[DATA]
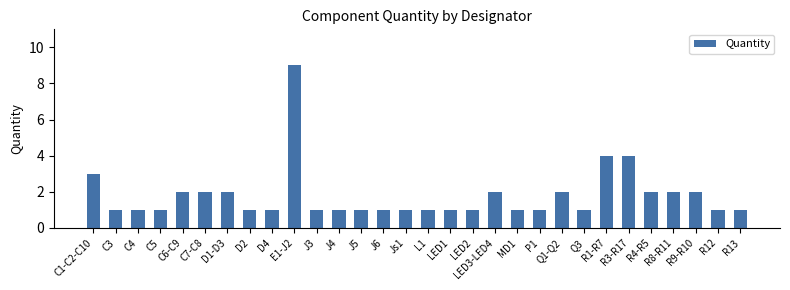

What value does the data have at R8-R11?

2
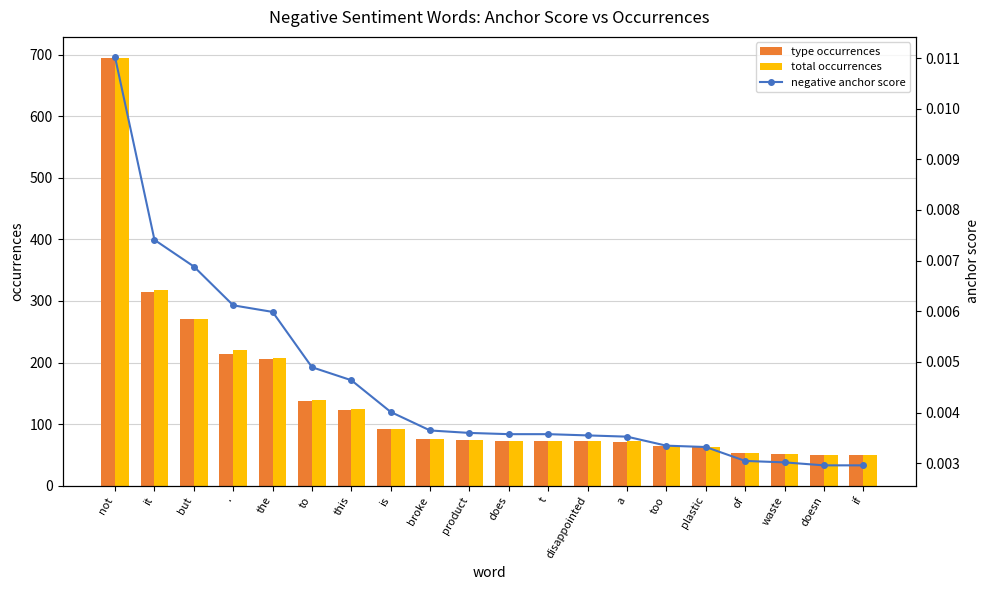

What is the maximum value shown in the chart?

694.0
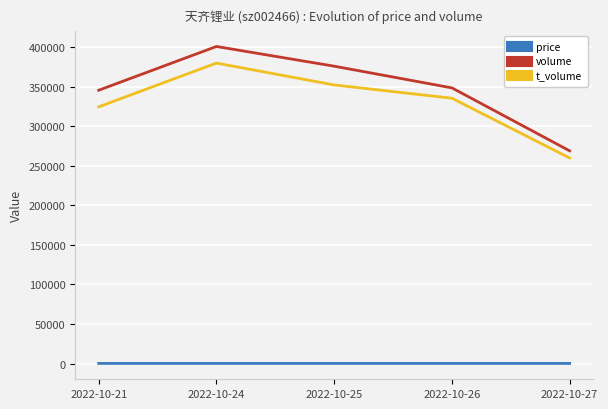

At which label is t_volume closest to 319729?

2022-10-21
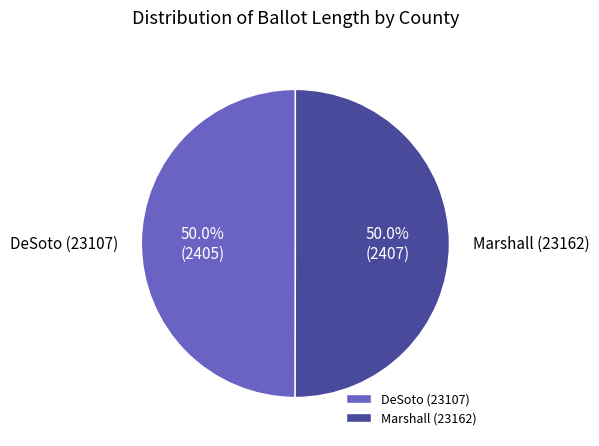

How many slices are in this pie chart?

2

[EXERCISE DIRECTIONS]
Lay out every line of the listing above as a JSON list of strings, one string per line, skipping blank lines. Leave the pictures out.

[COMPLETED TASK]
[
  "What value does the data have at R8-R11?",
  "2",
  "What is the maximum value shown in the chart?",
  "694.0",
  "At which label is t_volume closest to 319729?",
  "2022-10-21",
  "How many slices are in this pie chart?",
  "2"
]